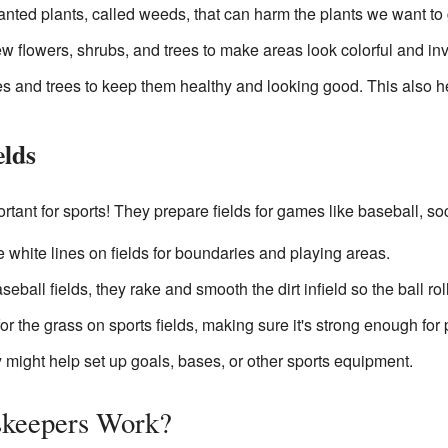
ed plants, called weeds, that can harm the plants we want to 
w flowers, shrubs, and trees to make areas look colorful and invi
 and trees to keep them healthy and looking good. This also he
elds
ant for sports! They prepare fields for games like baseball, soc
 white lines on fields for boundaries and playing areas.
eball fields, they rake and smooth the dirt infield so the ball rol
r the grass on sports fields, making sure it's strong enough for 
might help set up goals, bases, or other sports equipment.
keepers Work?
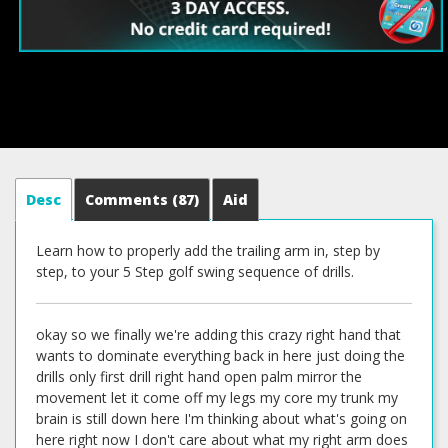
Desc
Comments
(87)
Aid
Learn how to properly add the trailing arm in, step by
step, to your 5 Step golf swing sequence of drills.
okay so we finally we're adding this crazy right hand that
wants to dominate everything back in here just doing the
drills only first drill right hand open palm mirror the
movement let it come off my legs my core my trunk my
brain is still down here I'm thinking about what's going on
here right now I don't care about what my right arm does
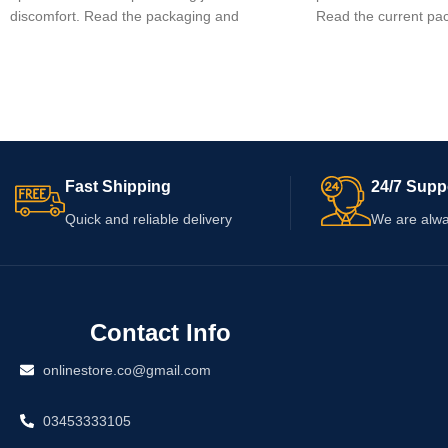
discomfort. Read the packaging and
Read the current pac
enclosed leaflet before use, as the exact
buying, as ingredients
ingredients, strength and dosage must be
and warnings may ch
confirmed from the supplied pack. Never
qualified healthcare 
exceed the stated dose. Consult a
if you take medicatio
pharmacist or qualified healthcare
supplements, have a 
professional if you have a medical condition,
are pregnant or brea
use other medicines or are unsure about
Fast Shipping
24/7 Supp
suitability.
Quick and reliable delivery
We are alwa
Contact Info
onlinestore.co@gmail.com
03453333105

★ ★ ★ ★ ★ ★ ★

• _Problem_:
What you return should match the material line for line, with the images removed.

• _Written response_:
ed plants, called weeds, that can harm the plants we want to 
w flowers, shrubs, and trees to make areas look colorful and invi
 and trees to keep them healthy and looking good. This also he
elds
ant for sports! They prepare fields for games like baseball, soc
 white lines on fields for boundaries and playing areas.
eball fields, they rake and smooth the dirt infield so the ball rol
r the grass on sports fields, making sure it's strong enough for 
might help set up goals, bases, or other sports equipment.
keepers Work?
Desc
Comments
(87)
Aid
Learn how to properly add the trailing arm in, step by
step, to your 5 Step golf swing sequence of drills.
okay so we finally we're adding this crazy right hand that
wants to dominate everything back in here just doing the
drills only first drill right hand open palm mirror the
movement let it come off my legs my core my trunk my
brain is still down here I'm thinking about what's going on
here right now I don't care about what my right arm does
discomfort. Read the packaging and
Read the current pac
enclosed leaflet before use, as the exact
buying, as ingredients
ingredients, strength and dosage must be
and warnings may ch
confirmed from the supplied pack. Never
qualified healthcare 
exceed the stated dose. Consult a
if you take medicatio
pharmacist or qualified healthcare
supplements, have a 
professional if you have a medical condition,
are pregnant or brea
use other medicines or are unsure about
Fast Shipping
24/7 Supp
suitability.
Quick and reliable delivery
We are alwa
Contact Info
onlinestore.co@gmail.com
03453333105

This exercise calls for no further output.